#### [Excerpt]

=== Section Start ===

Authorization

What are you allowed to do?

Once a user has been identified and authenticated, this does not automatically grant the user unlimited access to resources or applications. Users can be authorized based on the role they have within an organization or on their attributes (for instance, location, device,…).

 

RBAC vs ABAC

The discussion regarding Role-based Access Control (RBAC) or Attribute-based Access Control (ABAC) has been raging for some time. While both are valid ways of authorizing users, ABAC offers more fine-grained authorization than RBAC. ABAC also simplifies the rules and policies, giving a better and thus more secure overview, making it less prone to errors.

RBAC

As the term Role-based Access Control suggests, users are authorized based on their role within an organization. A clerk will not be authorized to access all resources within an organization while, normally, a director will have access to more applications or sensitive data. RBAC is fine for organizations that have a rather static set of roles and applications, but has its limitations: roles can quickly become obsolete and change because of market conditions (e.g. mergers, acquisitions). 

When too many roles are created to accommodate all use cases, organizations can end up with a hard-to-manage spaghetti of roles and exceptions to those roles.  Moreover, RBAC modeling does not easily fit partner/customer use cases. 

ABAC

Again, the term explains the meaning: ABAC uses attributes rather than a specific role or function within an organization. The range of possible attributes is endless and can be based on subject (ID, job role, group membership,…), resource (file, application, server,…), action (read, write, edit,…) or context (time, location, device,…). Using TrustBuilder, system administrators can create their own set of attributes, fit for the any authorization purpose. For instance: retailers can use products as attributes, airlines can use flight numbers as an attribute.

=== Section End ===

Chart-based quiz listing
=== Section Start ===

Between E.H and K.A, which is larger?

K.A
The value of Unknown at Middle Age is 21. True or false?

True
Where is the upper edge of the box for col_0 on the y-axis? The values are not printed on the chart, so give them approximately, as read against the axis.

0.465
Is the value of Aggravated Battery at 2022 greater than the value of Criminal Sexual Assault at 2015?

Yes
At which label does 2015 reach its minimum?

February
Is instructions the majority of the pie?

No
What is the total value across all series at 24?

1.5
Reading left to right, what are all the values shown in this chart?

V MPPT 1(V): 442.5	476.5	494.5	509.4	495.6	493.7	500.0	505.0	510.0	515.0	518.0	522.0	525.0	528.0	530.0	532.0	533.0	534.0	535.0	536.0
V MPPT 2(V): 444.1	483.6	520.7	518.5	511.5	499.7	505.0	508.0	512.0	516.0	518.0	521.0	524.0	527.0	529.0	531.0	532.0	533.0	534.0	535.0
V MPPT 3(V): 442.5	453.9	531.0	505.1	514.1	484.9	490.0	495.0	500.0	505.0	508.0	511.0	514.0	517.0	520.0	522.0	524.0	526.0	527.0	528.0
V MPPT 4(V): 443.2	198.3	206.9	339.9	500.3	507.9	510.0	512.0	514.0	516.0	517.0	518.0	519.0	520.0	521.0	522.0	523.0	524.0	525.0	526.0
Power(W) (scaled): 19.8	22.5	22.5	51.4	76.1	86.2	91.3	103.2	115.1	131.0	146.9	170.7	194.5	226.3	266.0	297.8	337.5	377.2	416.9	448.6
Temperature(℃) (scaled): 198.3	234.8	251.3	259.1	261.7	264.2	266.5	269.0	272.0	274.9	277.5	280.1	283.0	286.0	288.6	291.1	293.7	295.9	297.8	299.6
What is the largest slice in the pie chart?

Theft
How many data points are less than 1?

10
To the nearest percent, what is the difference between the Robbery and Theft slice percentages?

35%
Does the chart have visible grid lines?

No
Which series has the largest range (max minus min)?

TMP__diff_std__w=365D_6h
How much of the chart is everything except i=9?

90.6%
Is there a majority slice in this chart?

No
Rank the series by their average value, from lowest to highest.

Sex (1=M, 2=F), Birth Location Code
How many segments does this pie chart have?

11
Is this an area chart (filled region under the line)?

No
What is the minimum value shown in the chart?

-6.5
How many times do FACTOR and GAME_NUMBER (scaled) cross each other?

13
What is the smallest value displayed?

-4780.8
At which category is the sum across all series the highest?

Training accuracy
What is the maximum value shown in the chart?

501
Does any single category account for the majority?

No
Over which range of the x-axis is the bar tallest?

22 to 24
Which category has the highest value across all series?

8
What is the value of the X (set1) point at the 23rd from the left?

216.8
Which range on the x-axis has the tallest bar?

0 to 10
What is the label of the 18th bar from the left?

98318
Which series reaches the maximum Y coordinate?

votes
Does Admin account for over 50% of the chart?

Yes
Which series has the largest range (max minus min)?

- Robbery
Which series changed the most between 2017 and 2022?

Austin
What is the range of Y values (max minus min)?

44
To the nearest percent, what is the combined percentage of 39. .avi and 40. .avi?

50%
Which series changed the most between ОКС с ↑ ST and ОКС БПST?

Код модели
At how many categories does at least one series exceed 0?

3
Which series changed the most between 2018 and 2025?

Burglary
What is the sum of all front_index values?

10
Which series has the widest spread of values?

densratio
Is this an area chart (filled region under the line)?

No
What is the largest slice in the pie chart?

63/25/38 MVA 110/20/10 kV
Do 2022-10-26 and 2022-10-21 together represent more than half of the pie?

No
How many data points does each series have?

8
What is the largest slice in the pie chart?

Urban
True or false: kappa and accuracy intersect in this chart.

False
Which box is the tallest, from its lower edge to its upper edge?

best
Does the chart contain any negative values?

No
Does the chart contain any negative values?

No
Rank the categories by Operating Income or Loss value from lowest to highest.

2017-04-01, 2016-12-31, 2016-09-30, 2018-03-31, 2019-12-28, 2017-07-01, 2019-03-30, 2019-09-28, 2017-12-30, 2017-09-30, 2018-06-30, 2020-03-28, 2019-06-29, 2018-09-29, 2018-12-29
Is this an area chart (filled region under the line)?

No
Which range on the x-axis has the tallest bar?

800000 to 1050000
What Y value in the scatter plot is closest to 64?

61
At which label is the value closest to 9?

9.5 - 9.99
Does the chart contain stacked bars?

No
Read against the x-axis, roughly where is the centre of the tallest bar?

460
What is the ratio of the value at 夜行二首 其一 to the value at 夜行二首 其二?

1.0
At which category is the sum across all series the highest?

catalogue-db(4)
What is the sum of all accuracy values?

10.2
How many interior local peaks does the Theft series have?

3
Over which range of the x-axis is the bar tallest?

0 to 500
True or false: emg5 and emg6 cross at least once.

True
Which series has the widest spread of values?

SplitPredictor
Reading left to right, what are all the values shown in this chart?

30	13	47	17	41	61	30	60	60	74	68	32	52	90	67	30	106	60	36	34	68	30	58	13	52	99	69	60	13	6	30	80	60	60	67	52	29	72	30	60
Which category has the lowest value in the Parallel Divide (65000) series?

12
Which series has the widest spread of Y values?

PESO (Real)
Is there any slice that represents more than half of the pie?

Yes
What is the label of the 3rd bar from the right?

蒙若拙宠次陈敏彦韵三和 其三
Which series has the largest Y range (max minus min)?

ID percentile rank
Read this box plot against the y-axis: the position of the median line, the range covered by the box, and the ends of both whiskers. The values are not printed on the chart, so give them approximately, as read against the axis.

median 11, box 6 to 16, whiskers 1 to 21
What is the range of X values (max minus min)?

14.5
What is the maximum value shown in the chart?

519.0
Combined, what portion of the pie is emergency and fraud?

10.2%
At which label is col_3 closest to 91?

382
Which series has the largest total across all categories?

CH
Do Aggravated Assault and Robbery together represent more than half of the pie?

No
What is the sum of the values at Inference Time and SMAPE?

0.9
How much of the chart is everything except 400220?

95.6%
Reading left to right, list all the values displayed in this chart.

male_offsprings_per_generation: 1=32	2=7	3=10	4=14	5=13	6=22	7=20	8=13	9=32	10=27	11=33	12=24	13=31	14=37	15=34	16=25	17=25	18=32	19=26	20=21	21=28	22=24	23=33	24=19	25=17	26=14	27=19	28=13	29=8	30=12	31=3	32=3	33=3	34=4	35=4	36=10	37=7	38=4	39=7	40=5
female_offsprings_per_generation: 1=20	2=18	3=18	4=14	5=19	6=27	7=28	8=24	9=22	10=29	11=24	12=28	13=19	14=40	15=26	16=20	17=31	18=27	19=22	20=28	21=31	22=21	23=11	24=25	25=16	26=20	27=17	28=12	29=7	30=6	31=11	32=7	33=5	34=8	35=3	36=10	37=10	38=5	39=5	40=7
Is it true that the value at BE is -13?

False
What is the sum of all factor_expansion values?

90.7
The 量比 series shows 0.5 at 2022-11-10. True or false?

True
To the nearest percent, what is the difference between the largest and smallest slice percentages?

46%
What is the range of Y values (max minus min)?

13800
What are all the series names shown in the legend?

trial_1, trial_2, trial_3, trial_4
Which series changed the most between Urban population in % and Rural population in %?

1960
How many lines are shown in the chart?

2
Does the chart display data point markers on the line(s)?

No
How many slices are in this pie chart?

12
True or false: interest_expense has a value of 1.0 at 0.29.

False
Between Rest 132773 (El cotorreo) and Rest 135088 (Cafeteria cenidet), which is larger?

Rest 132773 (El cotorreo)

=== Section End ===

#### [What to do]
Take the text on RBAC and ABAC authorization further, starting after its final sentence. The listing has no connection to the authorization text.

#### [Exercise response]
ABAC Attribute-Based Access Control

TrustBuilder and Authorization

Authorization Engine

TrustBuilder’s Authorization Server is based on the ABAC-model. It allows authorization rules by using a combination of regular expressions that can take any attribute into account. The rules engine is mainly used to provide access decisions to the TrustBuilder Gateway to monitor and control the access to web and API-based applications. For making the final access control decision, any information about the user, the session and the accessed resources are accessible to the Authorization Server. TrustBuilder allows organizations to create attributes on any item (like the amount of a transfer, or the number of contracts), thus allowing an even tighter fit for access management to an organization, and giving a better customer experience.  

Workflow hooks

Any attributes that are used by the authorization engine can be gathered from the user identity data received for the IdP. Extra contextual data (IP address, device information, …) can be further enriched by feeding the data into TrustBuilder’s Workflow Engine. The Workflow Engine itself can also perform external call-outs to gather ‘derived attributes’ from external PIPs, for instance an employee/customer database but also more complex and dynamic systems such as a risk/transaction scoring engine. As an example, TrustBuilder can determine the amount of money that is wired (= a derived attribute) and activate a step-up policy based on this information.